*Problem to work on:* Resume the derivation about symmetry operators and the crystal potential, picking up right where it stops.

*Given passage:*

In other words if $\mathcal{C}$ is a set of equivalent atomic positions,
then $\tilde{S}_i \mathcal{C} + \tilde{\tau}_i = \mathcal{C}$.
Let $\tilde{S}$, $\tilde{\tau}$ be arbitrary from this set.
We can define a corresponding operator
\[ \Op{U} : L^2_\text{per} \to L^2_\text{per} \]
with action
\[
\Op{U} : u \mapsto u\left( S^{-1} (x-\tau) \right),
\]
where we identify
\begin{align*}
&& S^{-1} &\equiv \tilde{S} & -S^{-1}\tau &\equiv \tilde{\tau} \\
&\Leftrightarrow & S &= \tilde{S}^{-1} & \tau &= -\tilde{S}^{-1}\tilde{\tau}.
\end{align*}
Assume the potential $V$ to be the sum over radial potentials centred at atoms.
Since the potential term of equivalent atoms is identical we may write
\[
V(\vec{x}) = \sum_{\mathcal{C}} \sum_{\vec{R} \in \mathcal{C}}
V_{\mathcal{C}}\big(\norm{\vec{x} - \vec{R}}\big).

*Record extracts:*

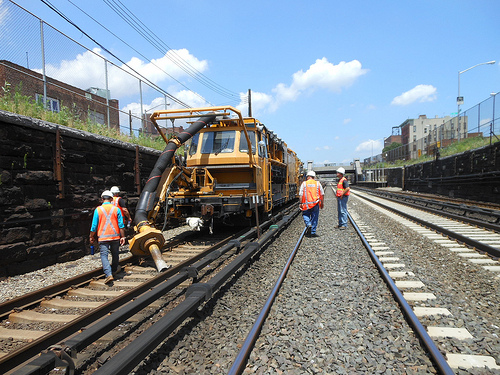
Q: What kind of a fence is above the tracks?
A: Wire fence.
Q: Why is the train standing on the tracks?
A: To be repaired.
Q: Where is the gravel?
A: Along train tracks.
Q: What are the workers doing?
A: Repairing the train.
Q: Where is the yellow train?
A: On the tracks.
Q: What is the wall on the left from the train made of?
A: Stone.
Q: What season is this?
A: Summer.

*Result of the task:*
\]
Now using $\tilde{S}_i \mathcal{C} + \tilde{\tau}_i = \mathcal{C}$:
\begin{equation}
\begin{aligned}
\Op{U} V(\vec{x}) &= \sum_{\mathcal{C}} \sum_{\vec{R} \in \mathcal{C}}
V_{\mathcal{C}}\big(\norm{S^{-1} (\vec{x} - \tau) - \vec{R}}\big) \\
&= \sum_{\mathcal{C}} \sum_{\vec{R}' \in \mathcal{C}}
V_{\mathcal{C}}\big(\norm{S^{-1} (\vec{x} - \tau) - \tilde{S}\vec{R}' - \tilde{\tau}}\big) \\
&= \sum_{\mathcal{C}} \sum_{\vec{R}' \in \mathcal{C}}
V_{\mathcal{C}}\big(\norm{S^{-1} (\vec{x} - \tau) - S^{-1}\vec{R}' + S^{-1} \tau}\big) \\
&= \sum_{\mathcal{C}} \sum_{\vec{R}' \in \mathcal{C}}
V_{\mathcal{C}}\big(\norm{S^{-1} (\vec{x} - \vec{R}')}\big) \\
&= \sum_{\mathcal{C}} \sum_{\vec{R}' \in \mathcal{C}}
V_{\mathcal{C}}\big(\norm{\vec{x} - \vec{R}'}\big) \\
&= V(\vec{x}),
\end{aligned}
\label{eqn:Potential}
\end{equation}
i.e.~the potential is invariant under these symmetry operations.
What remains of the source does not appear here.